Con decisione del 23 Giugno 2016 il Tribunale delle Imprese di Milano ha stabilito che in un contratto di licenza, gli obiettivi di vendita nel triennio allegati sotto forma di business plan costituiscono una mera previsione di business da realizzarsi nel tempo indicato e, ove mendaci, non comportano la sussistenza di un dolo idoneo a determinare la risoluzione del contratto da parte della licenziataria. Essi possono però costituire il presupposto per una rimodulazione da parte del Tribunale dei corrispettivi previsti a titolo di anticipo sulle royalties maturande allorché appaiano manifestamente sproporzionati rispetto a quanto effettivamente procurato dal licenziante nel corso del primo anno di contratto.

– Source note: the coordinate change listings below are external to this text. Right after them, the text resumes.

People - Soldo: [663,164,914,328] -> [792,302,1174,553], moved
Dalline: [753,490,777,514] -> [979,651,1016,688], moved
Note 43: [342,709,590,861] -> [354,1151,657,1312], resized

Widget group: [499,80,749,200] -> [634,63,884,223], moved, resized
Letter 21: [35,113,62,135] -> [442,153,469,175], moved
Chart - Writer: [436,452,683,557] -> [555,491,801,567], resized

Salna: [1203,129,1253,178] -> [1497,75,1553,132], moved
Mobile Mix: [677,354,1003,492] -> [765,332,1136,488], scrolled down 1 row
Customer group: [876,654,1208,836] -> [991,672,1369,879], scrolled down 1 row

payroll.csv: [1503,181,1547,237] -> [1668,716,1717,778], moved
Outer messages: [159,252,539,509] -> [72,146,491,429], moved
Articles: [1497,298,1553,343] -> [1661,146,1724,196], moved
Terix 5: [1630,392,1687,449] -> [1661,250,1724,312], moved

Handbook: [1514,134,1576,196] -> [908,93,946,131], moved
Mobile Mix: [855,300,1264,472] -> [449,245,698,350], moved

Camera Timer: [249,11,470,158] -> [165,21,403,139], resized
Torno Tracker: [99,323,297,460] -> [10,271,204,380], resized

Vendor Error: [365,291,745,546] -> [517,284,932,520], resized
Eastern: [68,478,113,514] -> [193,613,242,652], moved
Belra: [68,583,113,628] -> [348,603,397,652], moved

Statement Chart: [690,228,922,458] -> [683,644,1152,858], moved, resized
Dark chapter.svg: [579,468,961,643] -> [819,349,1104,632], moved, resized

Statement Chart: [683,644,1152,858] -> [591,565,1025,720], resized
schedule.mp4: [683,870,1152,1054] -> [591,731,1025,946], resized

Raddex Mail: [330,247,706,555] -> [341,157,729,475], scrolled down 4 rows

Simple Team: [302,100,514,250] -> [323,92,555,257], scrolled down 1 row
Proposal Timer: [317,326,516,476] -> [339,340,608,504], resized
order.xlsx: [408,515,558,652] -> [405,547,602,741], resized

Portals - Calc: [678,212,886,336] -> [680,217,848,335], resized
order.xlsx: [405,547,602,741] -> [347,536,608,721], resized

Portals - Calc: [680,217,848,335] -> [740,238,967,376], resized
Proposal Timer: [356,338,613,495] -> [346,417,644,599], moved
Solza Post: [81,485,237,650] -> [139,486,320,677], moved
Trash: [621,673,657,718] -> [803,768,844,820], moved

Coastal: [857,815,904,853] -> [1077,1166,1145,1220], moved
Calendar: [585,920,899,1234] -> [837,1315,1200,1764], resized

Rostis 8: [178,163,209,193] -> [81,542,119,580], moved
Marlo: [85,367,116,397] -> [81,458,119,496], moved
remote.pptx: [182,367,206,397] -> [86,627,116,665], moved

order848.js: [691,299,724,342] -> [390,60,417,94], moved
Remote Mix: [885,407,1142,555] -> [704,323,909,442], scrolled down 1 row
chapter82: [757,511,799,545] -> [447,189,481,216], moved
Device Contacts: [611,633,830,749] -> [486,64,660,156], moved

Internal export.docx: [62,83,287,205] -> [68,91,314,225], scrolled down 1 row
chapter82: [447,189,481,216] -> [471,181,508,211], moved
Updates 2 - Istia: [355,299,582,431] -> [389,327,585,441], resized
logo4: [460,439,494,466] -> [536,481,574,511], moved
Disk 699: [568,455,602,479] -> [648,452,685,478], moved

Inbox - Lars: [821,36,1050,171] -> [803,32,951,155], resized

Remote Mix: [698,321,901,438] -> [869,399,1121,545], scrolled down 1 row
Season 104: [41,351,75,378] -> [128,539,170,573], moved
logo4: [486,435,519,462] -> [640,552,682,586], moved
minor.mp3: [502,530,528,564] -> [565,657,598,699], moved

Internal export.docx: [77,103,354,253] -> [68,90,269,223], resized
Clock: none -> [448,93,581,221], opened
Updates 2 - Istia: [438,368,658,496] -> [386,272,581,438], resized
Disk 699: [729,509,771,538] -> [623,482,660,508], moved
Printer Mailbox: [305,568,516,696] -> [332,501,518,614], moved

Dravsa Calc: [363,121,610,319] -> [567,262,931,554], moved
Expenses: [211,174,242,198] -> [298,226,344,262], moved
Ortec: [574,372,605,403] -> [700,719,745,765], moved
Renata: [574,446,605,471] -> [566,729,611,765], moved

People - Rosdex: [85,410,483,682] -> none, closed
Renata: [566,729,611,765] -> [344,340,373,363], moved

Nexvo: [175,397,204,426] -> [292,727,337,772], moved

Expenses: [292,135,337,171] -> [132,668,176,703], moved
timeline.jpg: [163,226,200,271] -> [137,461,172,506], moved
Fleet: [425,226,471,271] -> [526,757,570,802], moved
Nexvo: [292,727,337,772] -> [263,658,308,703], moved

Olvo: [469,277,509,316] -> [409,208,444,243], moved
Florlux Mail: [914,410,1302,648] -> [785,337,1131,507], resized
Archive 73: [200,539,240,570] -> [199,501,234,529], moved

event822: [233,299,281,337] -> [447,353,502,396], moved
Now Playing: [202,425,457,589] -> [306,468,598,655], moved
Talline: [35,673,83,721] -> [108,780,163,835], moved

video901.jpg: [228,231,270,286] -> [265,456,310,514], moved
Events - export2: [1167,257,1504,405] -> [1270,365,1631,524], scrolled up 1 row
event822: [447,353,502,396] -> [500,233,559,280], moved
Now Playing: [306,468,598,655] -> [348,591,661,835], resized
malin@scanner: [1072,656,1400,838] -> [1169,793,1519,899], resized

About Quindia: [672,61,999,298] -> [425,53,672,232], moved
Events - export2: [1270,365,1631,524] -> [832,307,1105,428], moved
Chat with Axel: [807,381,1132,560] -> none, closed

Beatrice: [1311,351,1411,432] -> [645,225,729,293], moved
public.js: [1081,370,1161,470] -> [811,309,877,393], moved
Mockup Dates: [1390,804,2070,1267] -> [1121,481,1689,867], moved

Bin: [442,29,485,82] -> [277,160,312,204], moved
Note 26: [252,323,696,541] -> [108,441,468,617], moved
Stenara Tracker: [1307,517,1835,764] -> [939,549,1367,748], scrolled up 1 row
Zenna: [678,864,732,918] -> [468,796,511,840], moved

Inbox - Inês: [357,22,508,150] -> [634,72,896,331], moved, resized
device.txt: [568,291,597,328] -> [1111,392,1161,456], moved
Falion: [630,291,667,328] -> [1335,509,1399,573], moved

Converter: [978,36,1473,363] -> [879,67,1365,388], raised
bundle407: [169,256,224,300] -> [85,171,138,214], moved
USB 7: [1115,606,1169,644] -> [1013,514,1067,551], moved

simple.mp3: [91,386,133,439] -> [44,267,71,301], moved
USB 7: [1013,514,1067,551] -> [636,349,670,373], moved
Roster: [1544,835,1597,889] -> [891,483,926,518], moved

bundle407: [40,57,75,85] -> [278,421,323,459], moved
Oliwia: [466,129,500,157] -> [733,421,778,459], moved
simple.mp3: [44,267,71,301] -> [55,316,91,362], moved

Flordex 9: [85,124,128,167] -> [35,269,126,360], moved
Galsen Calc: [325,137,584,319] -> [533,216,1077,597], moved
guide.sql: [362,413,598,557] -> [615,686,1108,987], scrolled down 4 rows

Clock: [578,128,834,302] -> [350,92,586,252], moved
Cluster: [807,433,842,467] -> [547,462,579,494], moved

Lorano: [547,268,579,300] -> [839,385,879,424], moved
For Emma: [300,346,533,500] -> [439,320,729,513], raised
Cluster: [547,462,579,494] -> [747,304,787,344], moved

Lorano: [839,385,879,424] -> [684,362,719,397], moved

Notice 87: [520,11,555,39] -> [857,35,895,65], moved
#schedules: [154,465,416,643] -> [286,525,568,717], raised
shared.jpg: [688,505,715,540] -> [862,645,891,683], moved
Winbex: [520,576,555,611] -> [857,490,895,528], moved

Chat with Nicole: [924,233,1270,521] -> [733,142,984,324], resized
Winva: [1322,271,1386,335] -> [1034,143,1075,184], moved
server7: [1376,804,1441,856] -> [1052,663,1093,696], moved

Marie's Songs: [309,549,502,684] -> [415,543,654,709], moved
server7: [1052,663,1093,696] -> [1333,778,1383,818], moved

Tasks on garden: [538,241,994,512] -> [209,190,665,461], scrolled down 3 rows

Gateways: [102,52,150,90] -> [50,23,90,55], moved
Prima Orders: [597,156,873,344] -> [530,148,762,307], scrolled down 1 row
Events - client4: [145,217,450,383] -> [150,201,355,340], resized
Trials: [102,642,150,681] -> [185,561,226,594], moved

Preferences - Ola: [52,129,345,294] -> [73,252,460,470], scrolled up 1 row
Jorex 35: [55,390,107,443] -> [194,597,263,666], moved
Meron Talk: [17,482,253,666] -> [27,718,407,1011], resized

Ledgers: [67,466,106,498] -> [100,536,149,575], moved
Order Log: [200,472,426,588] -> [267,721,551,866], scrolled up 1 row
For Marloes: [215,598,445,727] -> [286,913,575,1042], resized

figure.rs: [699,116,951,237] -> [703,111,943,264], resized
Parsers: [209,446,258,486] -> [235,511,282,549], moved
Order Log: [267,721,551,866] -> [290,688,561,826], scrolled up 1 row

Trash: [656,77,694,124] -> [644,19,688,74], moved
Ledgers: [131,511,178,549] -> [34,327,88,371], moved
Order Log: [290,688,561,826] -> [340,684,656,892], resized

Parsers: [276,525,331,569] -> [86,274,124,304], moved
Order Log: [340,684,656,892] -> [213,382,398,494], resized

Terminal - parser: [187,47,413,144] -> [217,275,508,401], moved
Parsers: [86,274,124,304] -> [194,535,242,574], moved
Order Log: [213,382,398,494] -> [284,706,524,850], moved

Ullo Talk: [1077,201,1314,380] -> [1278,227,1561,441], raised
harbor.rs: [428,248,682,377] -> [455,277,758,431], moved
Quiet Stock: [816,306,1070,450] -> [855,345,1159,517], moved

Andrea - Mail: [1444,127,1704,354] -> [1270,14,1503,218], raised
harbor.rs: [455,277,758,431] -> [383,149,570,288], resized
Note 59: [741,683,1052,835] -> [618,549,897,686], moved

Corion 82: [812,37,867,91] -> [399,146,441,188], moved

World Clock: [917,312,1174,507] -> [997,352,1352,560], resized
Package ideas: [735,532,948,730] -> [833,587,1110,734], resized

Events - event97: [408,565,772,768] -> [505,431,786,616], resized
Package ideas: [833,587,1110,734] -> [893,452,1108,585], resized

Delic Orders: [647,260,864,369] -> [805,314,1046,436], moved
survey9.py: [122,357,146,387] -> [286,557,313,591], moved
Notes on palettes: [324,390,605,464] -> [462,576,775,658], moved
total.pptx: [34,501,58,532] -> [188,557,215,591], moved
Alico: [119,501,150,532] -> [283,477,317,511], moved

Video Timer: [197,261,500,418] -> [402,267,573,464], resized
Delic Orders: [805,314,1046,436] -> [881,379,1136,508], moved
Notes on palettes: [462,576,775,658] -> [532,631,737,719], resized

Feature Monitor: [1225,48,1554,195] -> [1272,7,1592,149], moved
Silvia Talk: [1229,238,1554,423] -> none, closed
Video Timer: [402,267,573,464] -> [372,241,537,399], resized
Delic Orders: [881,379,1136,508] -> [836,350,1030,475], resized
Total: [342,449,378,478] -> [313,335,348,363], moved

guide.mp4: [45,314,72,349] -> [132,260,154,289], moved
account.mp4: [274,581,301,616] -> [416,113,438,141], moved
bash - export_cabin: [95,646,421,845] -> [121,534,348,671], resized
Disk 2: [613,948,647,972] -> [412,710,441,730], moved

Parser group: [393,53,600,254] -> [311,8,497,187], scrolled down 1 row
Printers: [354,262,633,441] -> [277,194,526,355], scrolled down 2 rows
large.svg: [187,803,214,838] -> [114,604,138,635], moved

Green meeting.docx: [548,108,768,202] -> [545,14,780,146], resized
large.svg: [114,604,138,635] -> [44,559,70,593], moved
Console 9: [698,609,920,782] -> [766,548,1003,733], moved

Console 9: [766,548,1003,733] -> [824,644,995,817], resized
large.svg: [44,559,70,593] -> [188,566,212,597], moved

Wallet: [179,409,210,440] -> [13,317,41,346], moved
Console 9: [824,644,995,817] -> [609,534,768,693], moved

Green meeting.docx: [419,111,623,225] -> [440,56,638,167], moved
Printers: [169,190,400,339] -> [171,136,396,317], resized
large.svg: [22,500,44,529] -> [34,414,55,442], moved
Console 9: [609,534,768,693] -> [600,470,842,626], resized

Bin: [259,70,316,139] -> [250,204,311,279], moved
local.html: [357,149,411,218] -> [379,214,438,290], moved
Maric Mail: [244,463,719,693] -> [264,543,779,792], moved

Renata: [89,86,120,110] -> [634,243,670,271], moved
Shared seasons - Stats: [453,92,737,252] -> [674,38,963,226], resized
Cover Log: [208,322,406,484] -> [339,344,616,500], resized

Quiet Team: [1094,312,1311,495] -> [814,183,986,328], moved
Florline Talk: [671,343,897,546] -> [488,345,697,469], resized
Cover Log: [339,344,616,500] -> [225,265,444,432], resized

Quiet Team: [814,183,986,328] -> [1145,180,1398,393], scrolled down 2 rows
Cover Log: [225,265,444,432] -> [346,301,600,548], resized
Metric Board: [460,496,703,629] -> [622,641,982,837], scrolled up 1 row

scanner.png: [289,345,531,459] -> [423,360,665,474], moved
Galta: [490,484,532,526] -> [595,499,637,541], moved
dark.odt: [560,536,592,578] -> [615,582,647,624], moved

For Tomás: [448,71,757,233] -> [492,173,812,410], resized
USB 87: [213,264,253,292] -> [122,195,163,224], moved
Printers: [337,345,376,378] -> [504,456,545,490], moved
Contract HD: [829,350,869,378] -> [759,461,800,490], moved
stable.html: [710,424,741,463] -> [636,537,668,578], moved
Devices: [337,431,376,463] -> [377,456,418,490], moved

Nel caso di specie Malerba Group aveva concluso un contratto di licenza con un produttore di calze elastiche, Calze Olona, per la produzione e commercializzazione di calze a compressione graduata a marchio Malerba Voglio.
Il contratto prevedeva che Malerba si occupasse della acquisizione e gestione degli ordini dei clienti e che Calze Olona fabbricasse i prodotti dando esecuzione agli ordini medesimi. A titolo di anticipo sulle future royalties Calze Olona si era impegnata a corrispondere a Malerba l’importo di € 50.000 in due tranche, l’una alla firma del contratto e l’altra entro 10 giorni dalla fatturazione del primo ordine parziale. Al contratto erano stati allegati un business plan con la previsione triennale dei prodotti da fabbricare e commercializzare e una previsione annuale di fatturato.
In seguito, Malerba inoltrava alla sua licenziataria un solo ordine del valore di circa otto mila euro; quest’ultima si rifiutava allora di corrispondere il saldo dell’anticipo royalties adducendo l’inadempimento di Malerba.
Instauratosi un giudizio avanti il Tribunale delle Imprese di Milano, i giudici ravvisavano la sussistenza dell’inadempimento e condannavano la licenziante a restituire anche l’anticipo già versato al netto delle royalties per l’ordine effettivamente procurato.
Per il Tribunale infatti “deve ritenersi che Malerba sia risultata inadempiente rispetto all’obbligo di procurare alla licenziataria produttiva almeno ordini di entità̀ tale da giustificare l’anticipo preteso, e che il rifiuto di corrispondere l’anticipo nel contesto temporale che si è illustrato abbia costituito un comportamento del tutto legittimo”.
La motivazione è lineare: secondo i giudici milanesi “l’equilibrio contrattuale realizzato con il consenso negoziale, in ragione del quale il contratto assume forza di legge tra le parti, si fonda sulle informazioni che le parti condividono onde giungere ad un governo dei loro contrapposti interessi che renda il contratto funzionale per entrambe; tanto che i principi di cui agli artt. 1366 e 1375 c.c., impongono, rispettivamente, di interpretare ed eseguire il contratto secondo buona fede, salvaguardando, cioè, l’interesse che aveva condotto ciascuna parte a addivenire alla regolamentazione pattuita”.
E’ dunque da considerarsi abusivo del diritto il comportamento della licenziataria che pretenda il pagamento di un anticipo sproporzionato rispetto agli ordini che è stata in grado di far maturare e ciò conformemente all’orientamento già espresso dalla Corte di Cassazione secondo cui si configura l’abuso del diritto “allorché il titolare di un diritto soggettivo, pur in assenza di divieti formali, lo eserciti con modalità non necessarie ed irrispettose del dovere di correttezza e buona fede, causando uno sproporzionato ed ingiustificato sacrificio della controparte contrattuale, ed al fine di conseguire risultati diversi ed ulteriori rispetto a quelli per i quali quei poteri o facoltà sono attribuiti” (Cass n. 10568 del 07/05/2013).